Michael McClean and colleagues explain that PFCs, used in water-repellent coatings on carpet and furniture, may have adverse effects on human health. The substances are widespread in the environment and in humans around the world. Scientists know that potential sources of exposure include food, water, indoor air, indoor dust and direct contact with PFC-containing objects. But the link between levels in air and blood had not been explored previously, so McClean's group set out to fill that gap with a study of 31 office workers in Boston.
They found concentrations of a PFC called fluorotelomer alcohol (FTOH) in office air that were 3-5 times higher than those reported in previous studies of household air, "suggesting that offices may represent a unique and important exposure environment." In addition, the study found a strong link between concentrations of FTOH in office air and perfluorooctanoic acid (a metabolite of FTOH) in the blood of office workers. The results also suggested that workers in newly renovated office buildings may receive considerably higher doses of PFCs than workers in older buildings.
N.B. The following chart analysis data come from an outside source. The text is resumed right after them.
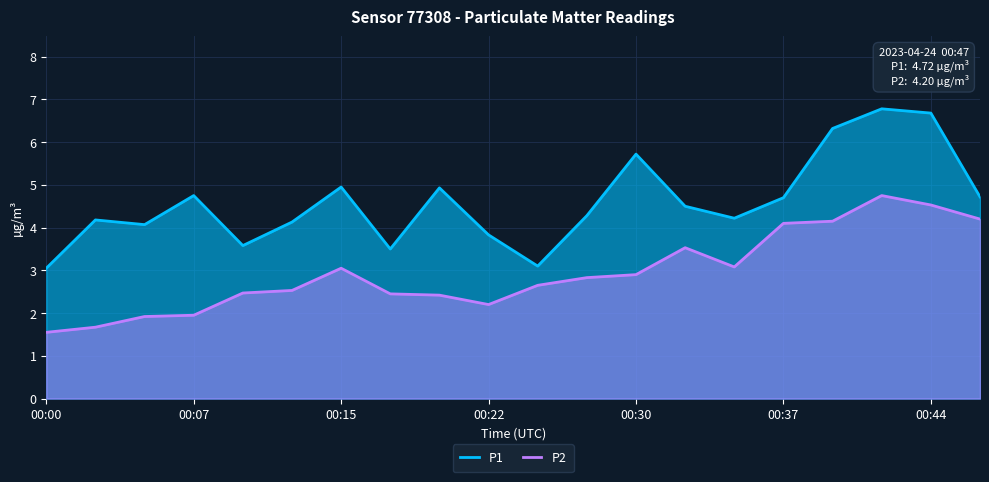

What is the total value across all series at 14?

7.3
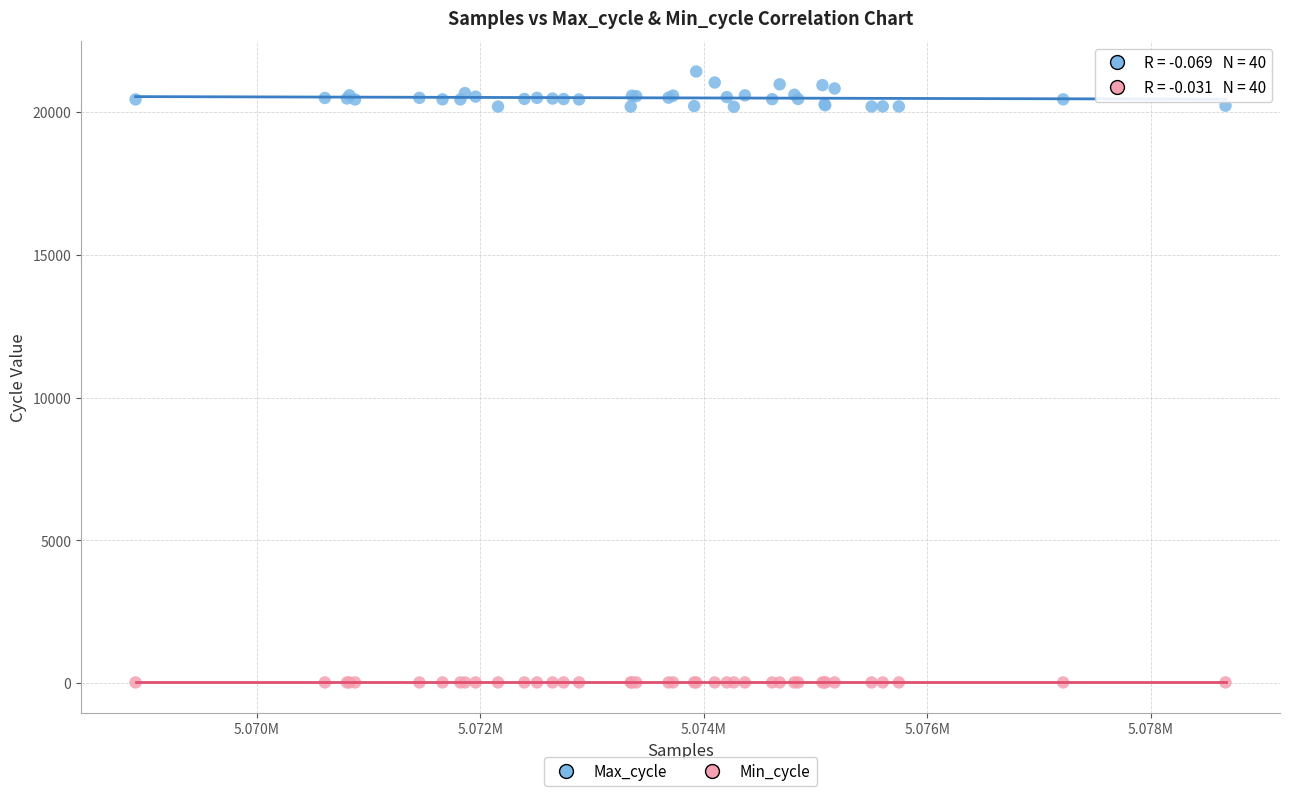

Which series has the largest Y range (max minus min)?

Max_cycle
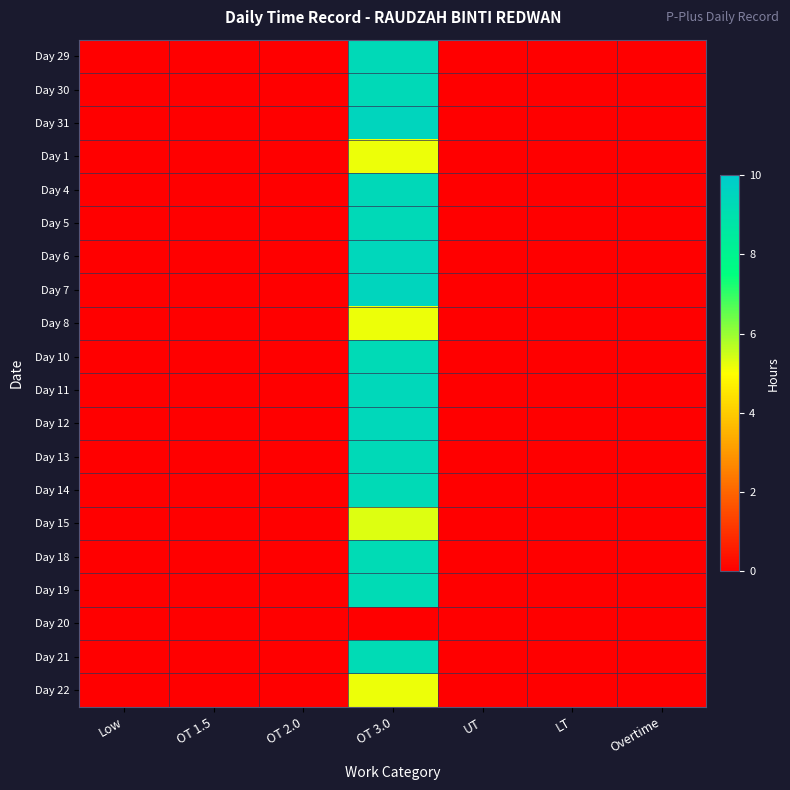

Reading left to right, what are all the values shown in this chart?

Day 29: Low=0.0	OT 1.5=0.0	OT 2.0=0.0	OT 3.0=9.3	UT=0.0	LT=0.0	Overtime=0.0
Day 30: Low=0.0	OT 1.5=0.0	OT 2.0=0.0	OT 3.0=9.3	UT=0.0	LT=0.0	Overtime=0.0
Day 31: Low=0.0	OT 1.5=0.0	OT 2.0=0.0	OT 3.0=9.5	UT=0.0	LT=0.0	Overtime=0.0
Day 1: Low=0.0	OT 1.5=0.0	OT 2.0=0.0	OT 3.0=5.2	UT=0.0	LT=0.0	Overtime=0.0
Day 4: Low=0.0	OT 1.5=0.0	OT 2.0=0.0	OT 3.0=9.4	UT=0.0	LT=0.0	Overtime=0.0
Day 5: Low=0.0	OT 1.5=0.0	OT 2.0=0.0	OT 3.0=9.3	UT=0.0	LT=0.0	Overtime=0.0
Day 6: Low=0.0	OT 1.5=0.0	OT 2.0=0.0	OT 3.0=9.4	UT=0.0	LT=0.0	Overtime=0.0
Day 7: Low=0.0	OT 1.5=0.0	OT 2.0=0.0	OT 3.0=9.5	UT=0.0	LT=0.0	Overtime=0.0
Day 8: Low=0.0	OT 1.5=0.0	OT 2.0=0.0	OT 3.0=5.2	UT=0.0	LT=0.0	Overtime=0.0
Day 10: Low=0.0	OT 1.5=0.0	OT 2.0=0.0	OT 3.0=9.3	UT=0.0	LT=0.0	Overtime=0.0
Day 11: Low=0.0	OT 1.5=0.0	OT 2.0=0.0	OT 3.0=9.4	UT=0.0	LT=0.0	Overtime=0.0
Day 12: Low=0.0	OT 1.5=0.0	OT 2.0=0.0	OT 3.0=9.4	UT=0.0	LT=0.0	Overtime=0.0
Day 13: Low=0.0	OT 1.5=0.0	OT 2.0=0.0	OT 3.0=9.3	UT=0.0	LT=0.0	Overtime=0.0
Day 14: Low=0.0	OT 1.5=0.0	OT 2.0=0.0	OT 3.0=9.3	UT=0.0	LT=0.0	Overtime=0.0
Day 15: Low=0.0	OT 1.5=0.0	OT 2.0=0.0	OT 3.0=5.3	UT=0.0	LT=0.0	Overtime=0.0
Day 18: Low=0.0	OT 1.5=0.0	OT 2.0=0.0	OT 3.0=9.2	UT=0.0	LT=0.0	Overtime=0.0
Day 19: Low=0.0	OT 1.5=0.0	OT 2.0=0.0	OT 3.0=9.2	UT=0.0	LT=0.0	Overtime=0.0
Day 20: Low=0.0	OT 1.5=0.0	OT 2.0=0.0	OT 3.0=0.0	UT=0.0	LT=0.0	Overtime=0.0
Day 21: Low=0.0	OT 1.5=0.0	OT 2.0=0.0	OT 3.0=9.2	UT=0.0	LT=0.0	Overtime=0.0
Day 22: Low=0.0	OT 1.5=0.0	OT 2.0=0.0	OT 3.0=5.2	UT=0.0	LT=0.0	Overtime=0.0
More information: Polyfluorinated Compounds in Serum Linked to Indoor Air in Office Environments, Environ. Sci. Technol., 2012, 46 (2), pp 12091215. DOI: 10.1021/es2038257
We aimed to investigate the role of indoor office air on exposure to polyfluorinated compounds (PFCs) among office workers. Week-long, active air sampling was conducted during the winter of 2009 in 31 offices in Boston, MA. Air samples were analyzed for fluorotelomer alcohols (FTOHs), sulfonamides (FOSAs), and sulfonamidoethanols (FOSEs). Serum was collected from each participant (n = 31) and analyzed for 12 PFCs including PFOA and PFOS. In air, FTOHs were present in the highest concentrations, particularly 8:2-FTOH (GM = 9920 pg/m3). FTOHs varied significantly by building with the highest levels observed in a newly constructed building. PFOA in serum was significantly correlated with air levels of 6:2-FTOH (r = 0.43), 8:2-FTOH (r = 0.60), and 10:2-FTOH (r = 0.62). Collectively, FTOHs in air significantly predicted PFOA in serum (p < 0.001) and explained approximately 36% of the variation in serum PFOA concentrations. PFOS in serum was not associated with air levels of FOSAs/FOSEs. In conclusion, FTOH concentrations in office air significantly predict serum PFOA concentrations in office workers. Variation in PFC air concentrations by building is likely due to differences in the number, type, and age of potential sources such as carpeting, furniture, and/or paint.